_TASK OBJECTIVE:_
When you come to the line with "right front paw: (176, 213)", begin repeating; continue exactly through the final line of the records and include nothing from before.

_SUPPLIED MATERIAL:_
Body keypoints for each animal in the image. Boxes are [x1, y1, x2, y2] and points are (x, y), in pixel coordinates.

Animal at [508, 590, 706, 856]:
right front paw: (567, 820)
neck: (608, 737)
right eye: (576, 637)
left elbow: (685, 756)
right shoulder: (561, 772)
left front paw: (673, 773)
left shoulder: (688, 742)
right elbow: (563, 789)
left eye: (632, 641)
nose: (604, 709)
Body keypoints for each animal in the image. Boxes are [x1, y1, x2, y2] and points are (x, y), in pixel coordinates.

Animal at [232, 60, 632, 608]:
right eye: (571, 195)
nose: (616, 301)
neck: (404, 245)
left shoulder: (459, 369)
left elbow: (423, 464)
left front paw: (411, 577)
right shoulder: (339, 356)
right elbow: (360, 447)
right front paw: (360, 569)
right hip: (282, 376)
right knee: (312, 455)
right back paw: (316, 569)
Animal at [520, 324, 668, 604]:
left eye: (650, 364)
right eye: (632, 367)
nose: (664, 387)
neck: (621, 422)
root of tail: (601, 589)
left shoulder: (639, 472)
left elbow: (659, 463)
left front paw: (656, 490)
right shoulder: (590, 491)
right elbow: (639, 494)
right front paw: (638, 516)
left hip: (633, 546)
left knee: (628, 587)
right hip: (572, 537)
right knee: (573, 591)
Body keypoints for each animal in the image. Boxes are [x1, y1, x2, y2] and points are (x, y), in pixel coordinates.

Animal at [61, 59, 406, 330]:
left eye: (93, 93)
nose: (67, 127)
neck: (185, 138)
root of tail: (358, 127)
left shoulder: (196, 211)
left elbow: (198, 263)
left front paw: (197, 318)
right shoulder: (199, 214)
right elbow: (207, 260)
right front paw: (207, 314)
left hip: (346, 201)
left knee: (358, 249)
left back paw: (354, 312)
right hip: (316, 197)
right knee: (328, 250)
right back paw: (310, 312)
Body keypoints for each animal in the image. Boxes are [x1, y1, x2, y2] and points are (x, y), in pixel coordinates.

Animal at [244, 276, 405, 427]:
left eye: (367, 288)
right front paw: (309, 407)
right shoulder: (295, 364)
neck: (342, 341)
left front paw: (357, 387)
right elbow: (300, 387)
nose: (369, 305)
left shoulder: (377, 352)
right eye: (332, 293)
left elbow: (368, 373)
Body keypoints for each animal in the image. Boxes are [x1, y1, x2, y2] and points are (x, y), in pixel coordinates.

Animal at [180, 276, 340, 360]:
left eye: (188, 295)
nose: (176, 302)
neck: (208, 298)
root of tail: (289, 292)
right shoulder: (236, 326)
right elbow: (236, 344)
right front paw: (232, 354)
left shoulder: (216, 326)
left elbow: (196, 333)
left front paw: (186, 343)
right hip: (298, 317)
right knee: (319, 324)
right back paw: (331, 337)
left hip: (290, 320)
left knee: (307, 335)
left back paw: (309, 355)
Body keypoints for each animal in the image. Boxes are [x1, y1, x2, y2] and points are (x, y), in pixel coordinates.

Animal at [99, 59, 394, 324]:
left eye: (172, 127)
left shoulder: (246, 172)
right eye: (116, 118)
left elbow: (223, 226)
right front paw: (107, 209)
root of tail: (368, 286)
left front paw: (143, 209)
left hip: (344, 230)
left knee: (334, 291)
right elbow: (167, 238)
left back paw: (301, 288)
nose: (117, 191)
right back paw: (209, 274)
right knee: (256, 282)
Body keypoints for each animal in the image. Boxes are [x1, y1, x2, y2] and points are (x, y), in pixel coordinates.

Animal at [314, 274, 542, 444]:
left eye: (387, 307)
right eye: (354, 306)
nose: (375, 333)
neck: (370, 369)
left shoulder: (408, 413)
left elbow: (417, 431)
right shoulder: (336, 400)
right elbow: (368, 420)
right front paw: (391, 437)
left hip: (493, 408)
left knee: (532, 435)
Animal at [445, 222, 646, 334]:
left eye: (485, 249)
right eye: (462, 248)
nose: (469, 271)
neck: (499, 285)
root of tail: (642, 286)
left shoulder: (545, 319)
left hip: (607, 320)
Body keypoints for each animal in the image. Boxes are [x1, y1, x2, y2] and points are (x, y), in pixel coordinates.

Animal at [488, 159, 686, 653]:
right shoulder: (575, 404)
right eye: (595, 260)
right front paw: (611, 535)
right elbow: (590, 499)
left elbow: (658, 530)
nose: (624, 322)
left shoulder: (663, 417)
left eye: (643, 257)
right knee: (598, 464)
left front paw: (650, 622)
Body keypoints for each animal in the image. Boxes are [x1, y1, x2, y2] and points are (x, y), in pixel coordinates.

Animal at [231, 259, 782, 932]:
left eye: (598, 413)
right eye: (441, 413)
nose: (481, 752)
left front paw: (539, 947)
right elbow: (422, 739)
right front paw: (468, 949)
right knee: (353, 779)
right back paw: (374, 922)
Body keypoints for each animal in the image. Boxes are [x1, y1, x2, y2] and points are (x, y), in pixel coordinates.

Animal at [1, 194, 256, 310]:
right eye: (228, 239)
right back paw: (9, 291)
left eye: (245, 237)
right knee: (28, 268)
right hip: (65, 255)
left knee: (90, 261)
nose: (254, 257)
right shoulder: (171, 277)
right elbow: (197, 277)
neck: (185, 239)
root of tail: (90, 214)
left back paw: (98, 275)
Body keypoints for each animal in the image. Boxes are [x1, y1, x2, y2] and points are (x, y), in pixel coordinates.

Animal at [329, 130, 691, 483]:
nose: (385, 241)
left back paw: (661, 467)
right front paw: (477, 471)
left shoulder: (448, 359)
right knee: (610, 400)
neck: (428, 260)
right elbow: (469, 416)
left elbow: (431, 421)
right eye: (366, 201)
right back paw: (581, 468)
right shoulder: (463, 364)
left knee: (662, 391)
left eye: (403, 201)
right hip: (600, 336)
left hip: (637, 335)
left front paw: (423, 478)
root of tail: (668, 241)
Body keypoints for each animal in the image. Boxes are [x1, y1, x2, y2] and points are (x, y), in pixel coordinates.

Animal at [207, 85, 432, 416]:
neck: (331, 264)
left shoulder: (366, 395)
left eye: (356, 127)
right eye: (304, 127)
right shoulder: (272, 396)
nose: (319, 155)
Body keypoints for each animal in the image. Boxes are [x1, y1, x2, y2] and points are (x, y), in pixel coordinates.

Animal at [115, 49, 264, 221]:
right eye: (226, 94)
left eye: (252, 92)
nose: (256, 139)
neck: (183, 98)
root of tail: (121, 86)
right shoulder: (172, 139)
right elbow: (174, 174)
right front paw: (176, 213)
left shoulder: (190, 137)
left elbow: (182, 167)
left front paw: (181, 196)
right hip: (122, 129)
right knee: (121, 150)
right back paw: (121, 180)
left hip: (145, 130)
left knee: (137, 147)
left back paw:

_ANSWER AREA:_
right front paw: (176, 213)
left shoulder: (190, 137)
left elbow: (182, 167)
left front paw: (181, 196)
right hip: (122, 129)
right knee: (121, 150)
right back paw: (121, 180)
left hip: (145, 130)
left knee: (137, 147)
left back paw:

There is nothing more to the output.